▶ Task brief
Leave out the pictures and restate the rest of the data exactly.

▶ The data
:::::

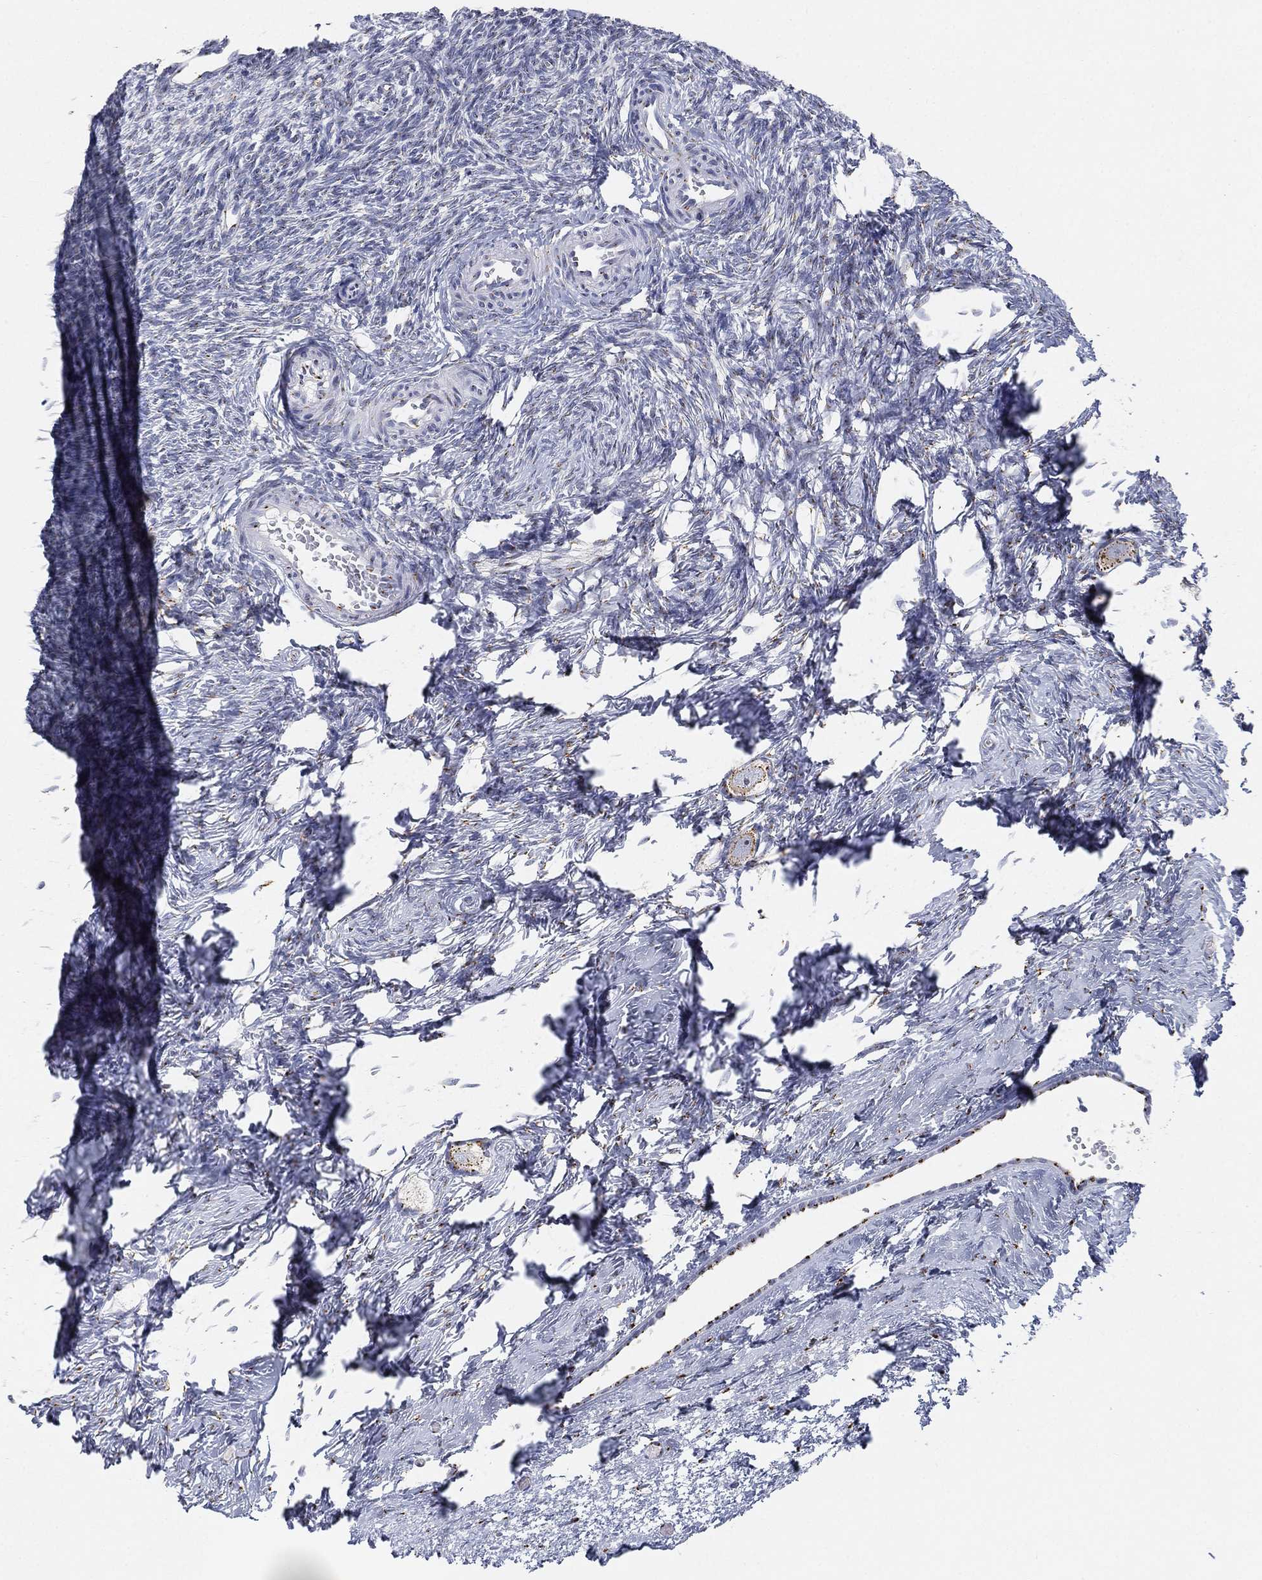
{"staining": {"intensity": "strong", "quantity": ">75%", "location": "cytoplasmic/membranous"}, "tissue": "ovary", "cell_type": "Follicle cells", "image_type": "normal", "snomed": [{"axis": "morphology", "description": "Normal tissue, NOS"}, {"axis": "topography", "description": "Ovary"}], "caption": "Protein positivity by immunohistochemistry shows strong cytoplasmic/membranous expression in approximately >75% of follicle cells in unremarkable ovary.", "gene": "TICAM1", "patient": {"sex": "female", "age": 27}}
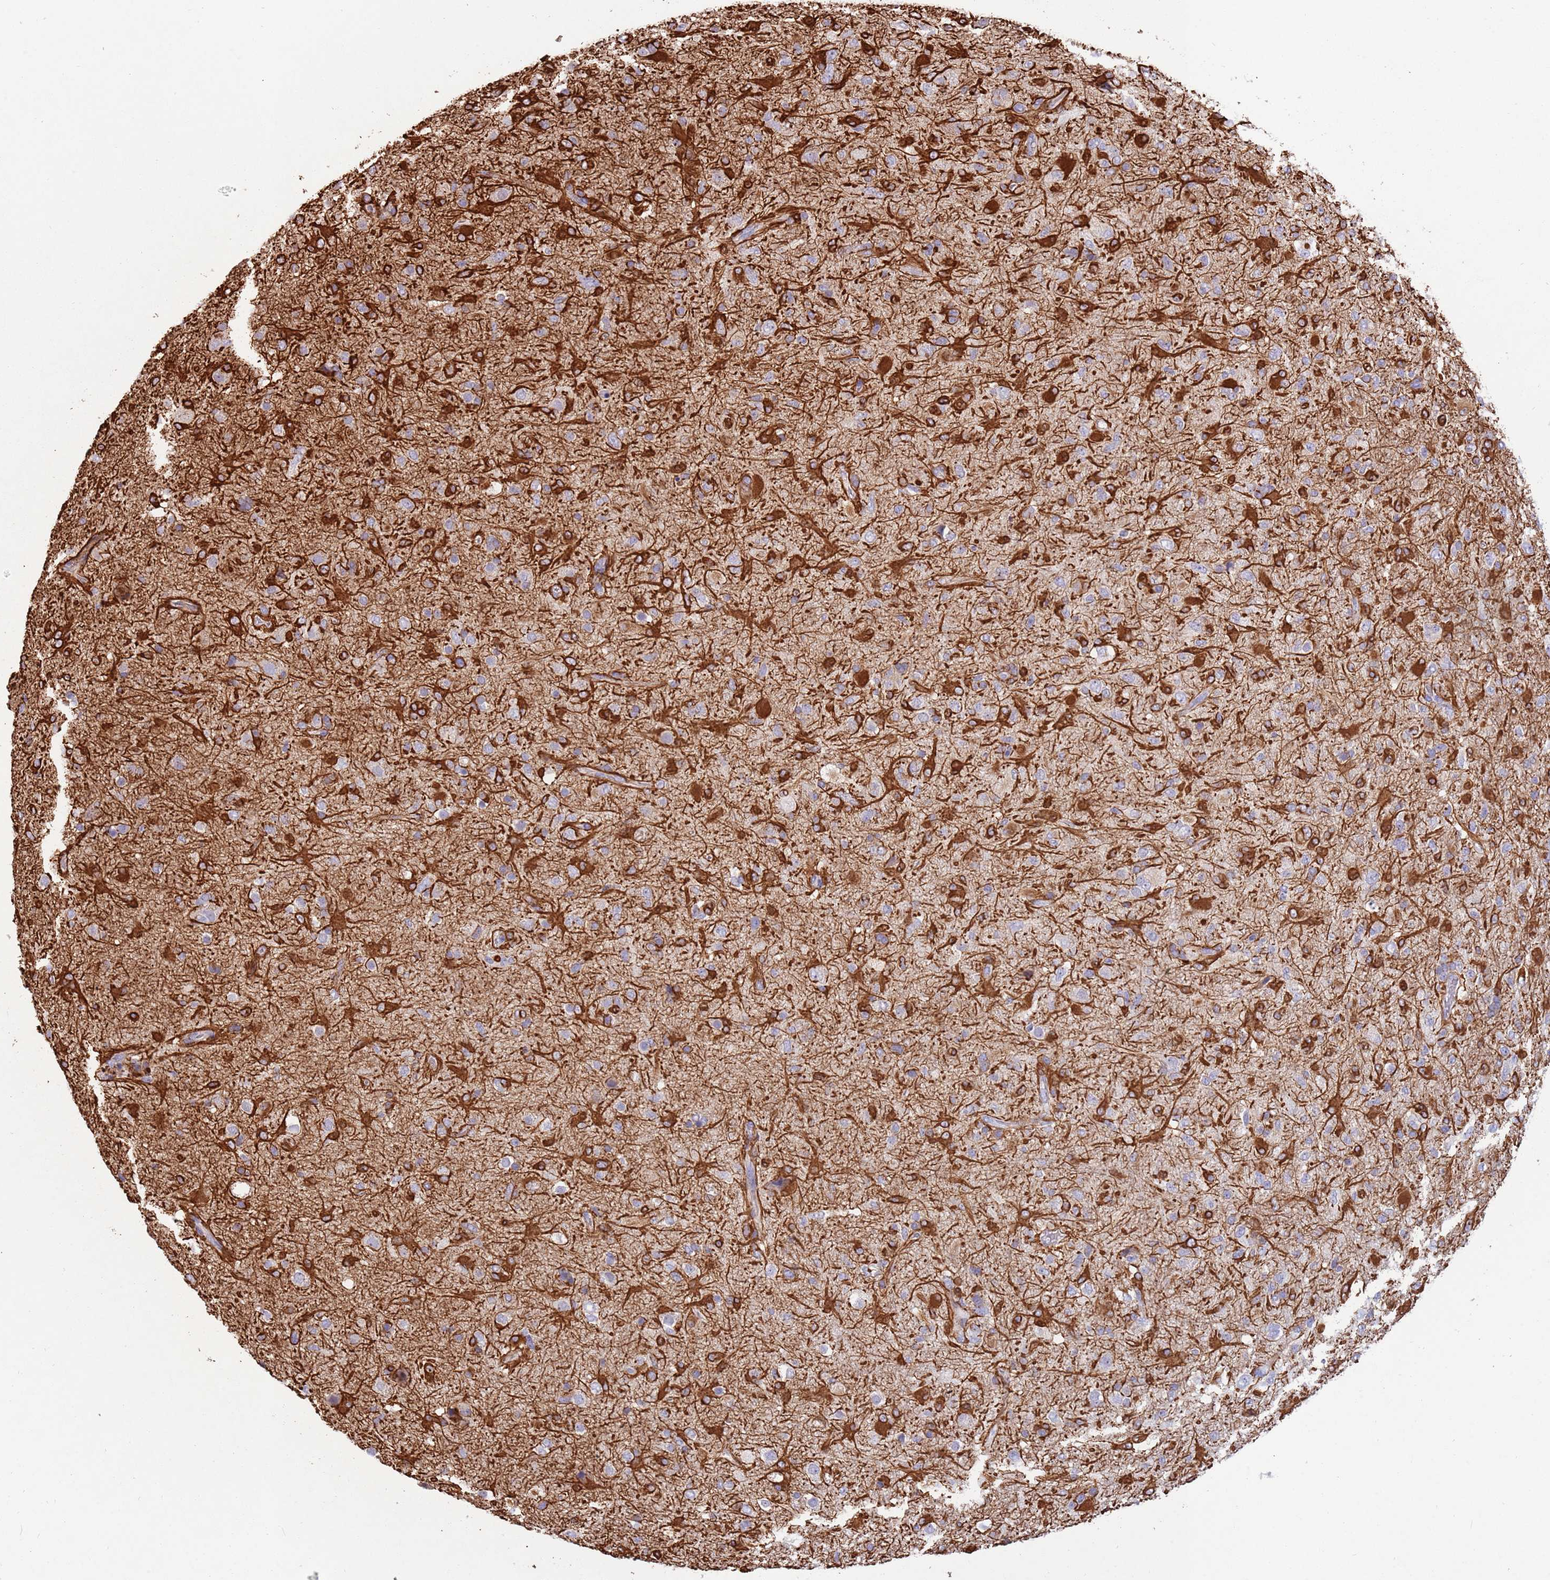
{"staining": {"intensity": "negative", "quantity": "none", "location": "none"}, "tissue": "glioma", "cell_type": "Tumor cells", "image_type": "cancer", "snomed": [{"axis": "morphology", "description": "Glioma, malignant, Low grade"}, {"axis": "topography", "description": "Brain"}], "caption": "Tumor cells show no significant protein staining in malignant low-grade glioma.", "gene": "CABYR", "patient": {"sex": "male", "age": 65}}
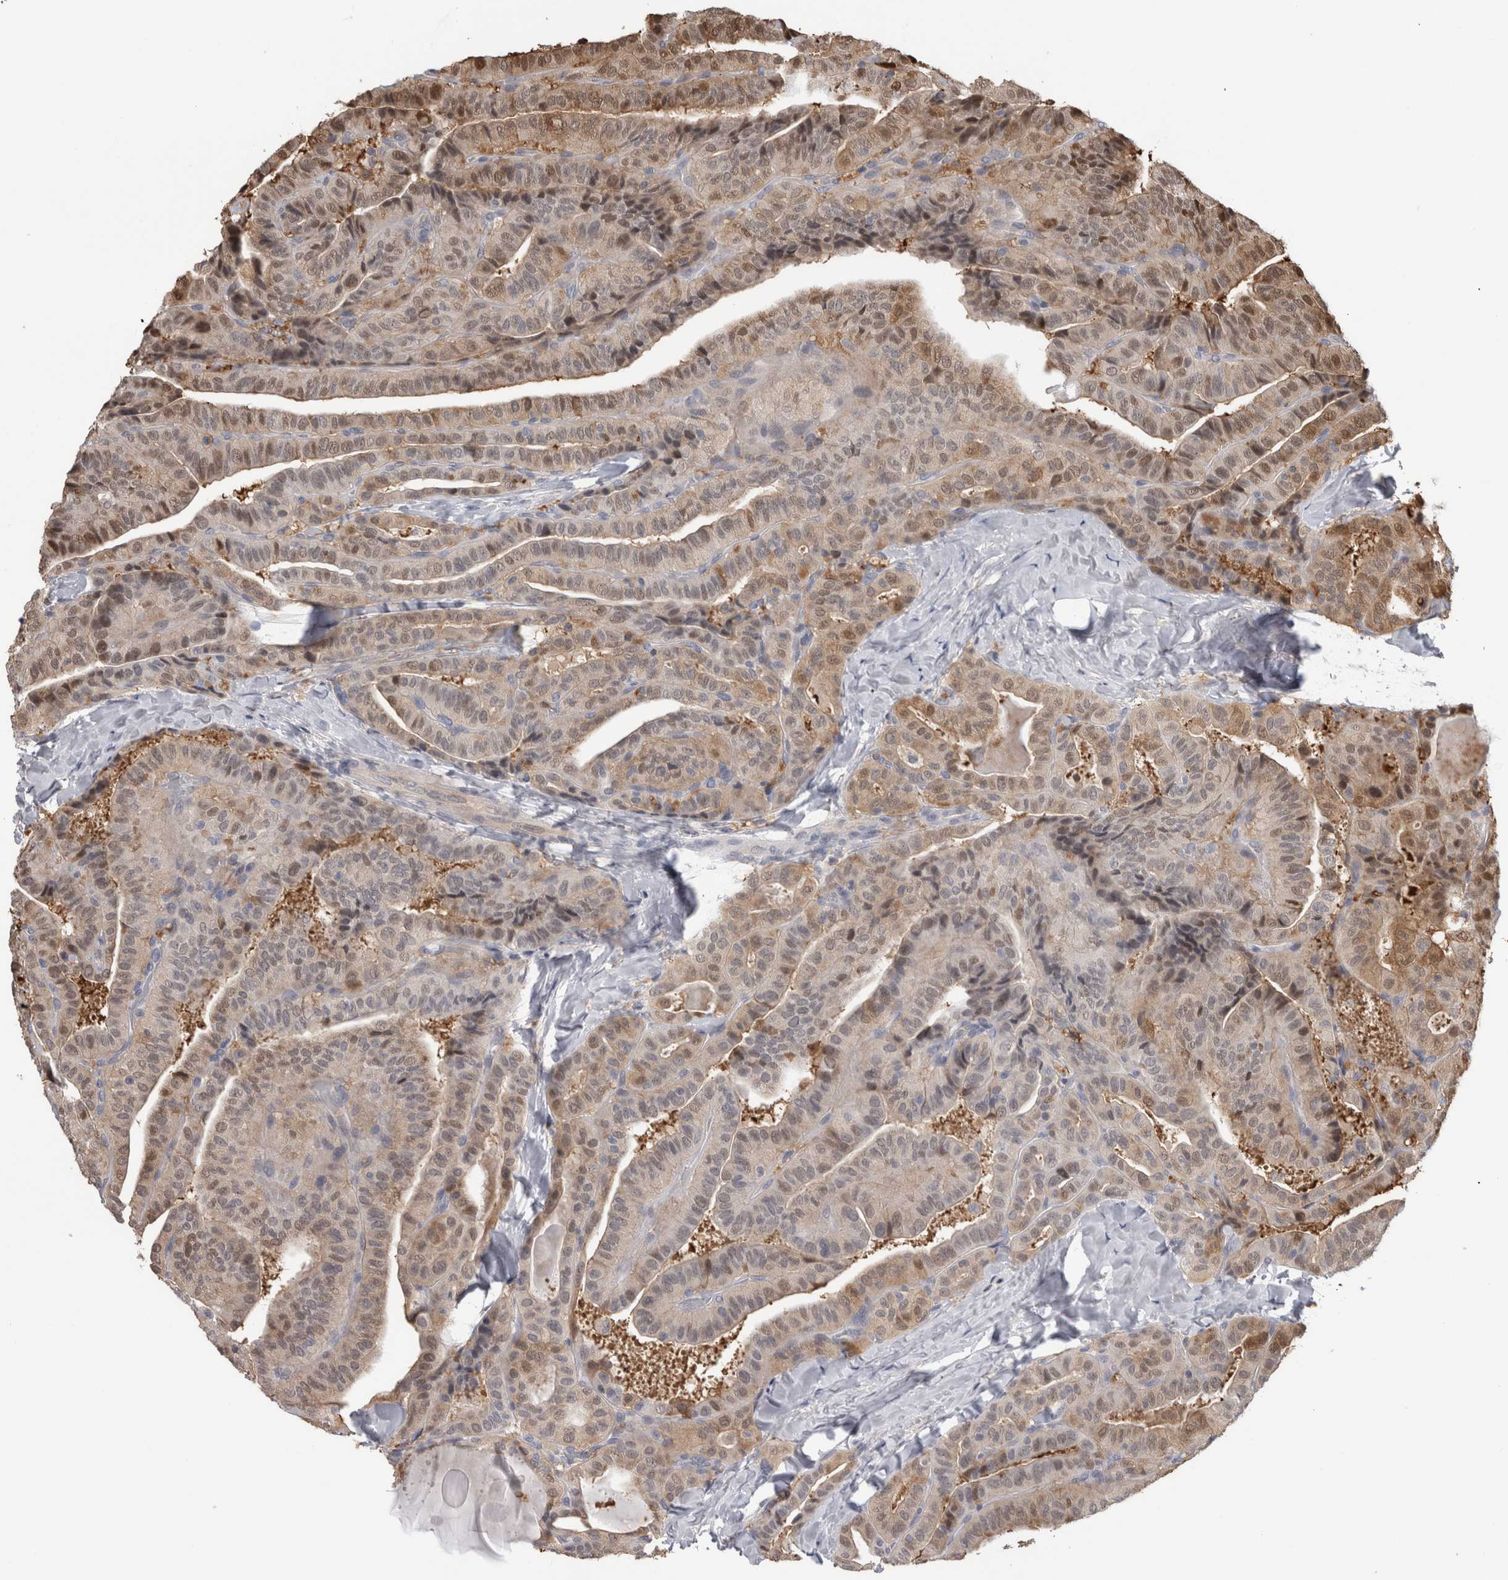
{"staining": {"intensity": "weak", "quantity": ">75%", "location": "cytoplasmic/membranous,nuclear"}, "tissue": "thyroid cancer", "cell_type": "Tumor cells", "image_type": "cancer", "snomed": [{"axis": "morphology", "description": "Papillary adenocarcinoma, NOS"}, {"axis": "topography", "description": "Thyroid gland"}], "caption": "Approximately >75% of tumor cells in thyroid cancer show weak cytoplasmic/membranous and nuclear protein staining as visualized by brown immunohistochemical staining.", "gene": "USH1G", "patient": {"sex": "male", "age": 77}}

:::::

▶ Task response
{"staining": {"intensity": "strong", "quantity": ">75%", "location": "cytoplasmic/membranous"}, "tissue": "ovary", "cell_type": "Follicle cells", "image_type": "normal", "snomed": [{"axis": "morphology", "description": "Normal tissue, NOS"}, {"axis": "topography", "description": "Ovary"}], "caption": "Protein positivity by immunohistochemistry shows strong cytoplasmic/membranous expression in approximately >75% of follicle cells in unremarkable ovary.", "gene": "TICAM1", "patient": {"sex": "female", "age": 27}}
{"staining": {"intensity": "negative", "quantity": "none", "location": "none"}, "tissue": "glioma", "cell_type": "Tumor cells", "image_type": "cancer", "snomed": [{"axis": "morphology", "description": "Glioma, malignant, Low grade"}, {"axis": "topography", "description": "Brain"}], "caption": "Tumor cells show no significant protein staining in malignant low-grade glioma.", "gene": "CABYR", "patient": {"sex": "male", "age": 65}}
{"staining": {"intensity": "weak", "quantity": ">75%", "location": "cytoplasmic/membranous,nuclear"}, "tissue": "thyroid cancer", "cell_type": "Tumor cells", "image_type": "cancer", "snomed": [{"axis": "morphology", "description": "Papillary adenocarcinoma, NOS"}, {"axis": "topography", "description": "Thyroid gland"}], "caption": "Approximately >75% of tumor cells in thyroid cancer show weak cytoplasmic/membranous and nuclear protein staining as visualized by brown immunohistochemical staining.", "gene": "USH1G", "patient": {"sex": "male", "age": 77}}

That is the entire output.